The Ancient Culinary Ancestor To Pineapple Pizza
Pineapple pizza is controversial. Some diners simply cannot get enough of the sweet, tropical topping. While others scoff at its nonsensical nature, positing that a fruit simply does not belong on a savory pizza. But unfortunately for pineapple pizza critics, history is not on their side when it comes to fruit as a pizza topping. Fruit and pizza have been served together for hundreds of years, with figs in particular proving to be a favorite pizza topping in the ancient world.
Pizza in its proper form was not invented until the 18th or 19th century in Naples, Italy. However, the bread-based dish has been served in some form or fashion for thousands of years with documentation of pizza-like dishes going back nearly 2,000 years to the Roman Empire. One of the most popular of these pizzas included a topping of figs, a fruit that was abundant in many parts of the Roman empire. Figs were commonly known as "the bread of the poor" because they were so abundant. Figs were often served with focaccia as a meal. And depictions of this dish can even be seen in surviving Pompeii frescos, according to Tour Rome. These fig 'pizzas' were served during fig season, which falls from July to September, when the fruit was in season, and used unleavened bread as the base.
And though the 'pizzas' enjoyed during Roman times are quite different than their current form, figs would still make an interesting topping choice, especially when paired with prosciutto and a balsamic glaze.
A Hawaiian delicacy, by way of Canada and Greece
But if fruit on pizza is such a historied concept, the origins of pineapple pizza must be equally entrenched in tradition, right? Well, actually, no. Pineapple pizza is a relatively recent invention, having been conjured up in the 1960s by a Greek restauranteur working out of Canada. Sam Panopoulos, originally invented the Hawaiian pizza in 1962 as a way of bringing in new customers to one of his Ontario-based restaurants. At the time in Canada, according to Panopoulos, pizza was considered somewhat of a novelty food. And Panopoulos was not shy about experimenting with toppings beyond the basic pepperoni.

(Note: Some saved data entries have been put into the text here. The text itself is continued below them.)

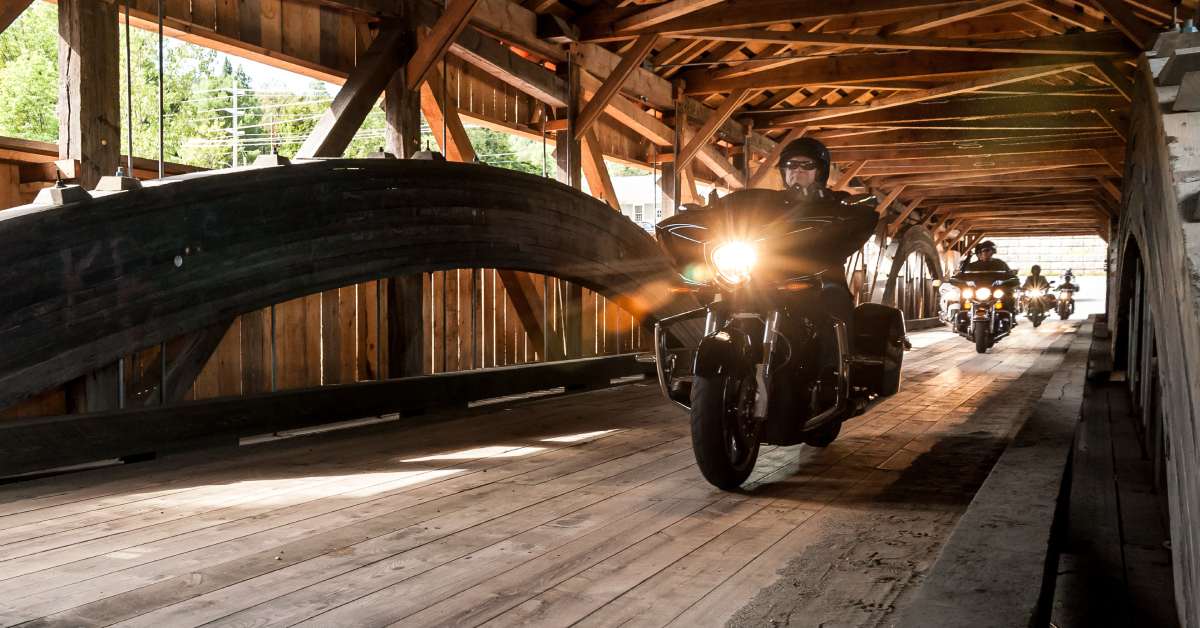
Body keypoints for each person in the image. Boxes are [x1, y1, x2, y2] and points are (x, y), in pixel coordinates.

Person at [774, 138, 878, 333]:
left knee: (834, 300)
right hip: (768, 272)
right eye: (791, 165)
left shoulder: (835, 202)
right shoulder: (770, 202)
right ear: (784, 170)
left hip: (821, 273)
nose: (798, 170)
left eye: (807, 165)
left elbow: (863, 218)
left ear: (819, 171)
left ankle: (837, 362)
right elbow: (741, 207)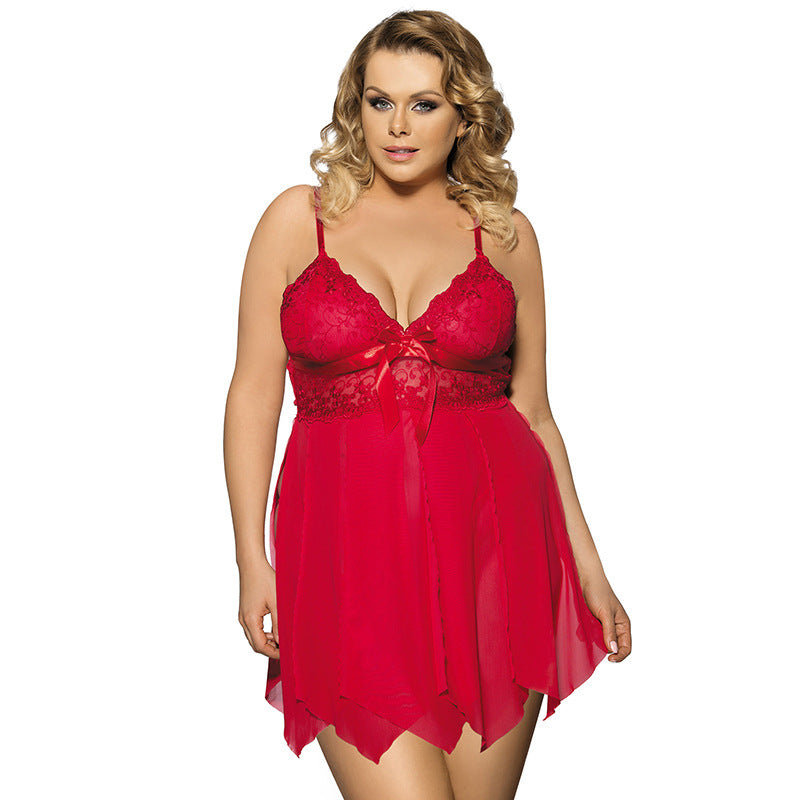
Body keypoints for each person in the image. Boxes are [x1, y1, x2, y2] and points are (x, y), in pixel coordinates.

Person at [224, 9, 631, 799]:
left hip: (494, 561)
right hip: (346, 566)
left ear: (464, 115)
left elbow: (534, 413)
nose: (398, 126)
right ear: (356, 106)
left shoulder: (505, 235)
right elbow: (252, 395)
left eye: (424, 103)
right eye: (379, 101)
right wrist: (250, 559)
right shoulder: (297, 220)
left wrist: (591, 570)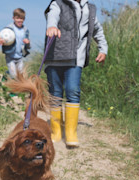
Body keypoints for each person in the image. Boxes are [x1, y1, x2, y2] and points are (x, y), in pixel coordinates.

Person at [44, 0, 108, 148]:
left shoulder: (90, 9)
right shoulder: (58, 3)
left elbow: (97, 29)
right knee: (55, 93)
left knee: (73, 90)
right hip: (55, 57)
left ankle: (71, 132)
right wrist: (52, 26)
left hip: (76, 59)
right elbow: (52, 15)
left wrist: (103, 48)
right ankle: (56, 131)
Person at [0, 8, 31, 80]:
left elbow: (28, 45)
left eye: (22, 18)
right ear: (13, 18)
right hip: (10, 56)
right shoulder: (8, 29)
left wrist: (28, 43)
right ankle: (6, 77)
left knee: (21, 76)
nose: (20, 20)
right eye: (17, 18)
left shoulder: (25, 30)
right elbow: (0, 39)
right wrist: (0, 41)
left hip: (20, 57)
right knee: (14, 75)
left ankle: (8, 76)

A part of the draw of pineapple on pizza came from the popular Tiki trend that swept through all aspects of popular culture in the 1960s. And pineapple in particular was a popular ingredient in many 1960s recipes, some of which now seem, well dated. So why did the pineapple pizza, of all pineapple recipes, stick around? It could be because the fruit adds a satisfying freshness and sweetness to an otherwise salty dish. And, when paired with ham as a pizza topping, makes for a great topping to the cheesy pie. And, like figs in Roman times, pineapples are abundantly available, albeit in canned form, and inexpensive.
Fruit does belong on pizza, actually
And though pineapple on pizza may be downright infuriating for some pizza enthusiasts. Its enduring popularity speaks for itself. However, even if you count yourself among the pineapple pizza naysayers, you shouldn't discount the idea of fruit as a pizza topping entirely. Many fresh (and even sweet) toppings can help you expand your idea of what makes for a good pizza.
Pears, for example, make for a delicious topping, especially on a white or olive oil-based pizza. Paired with mozzarella, Brie, or a blue cheese crumble, and topped with arugula, and drizzled with a balsamic glaze, pears can shine on a pie. And a peach and gorgonzola pizza would make for a refreshing choice for a summer cookout. If you're looking to amp up your pineapple pizza, however, you can always switch up your pizza base. A chicken barbecue pizza, for example, can help to let your pineapples shine. Or why not kick it old school? Use ancient Romans as your guide, and try out a fig and prosciutto pizza with balsamic glaze.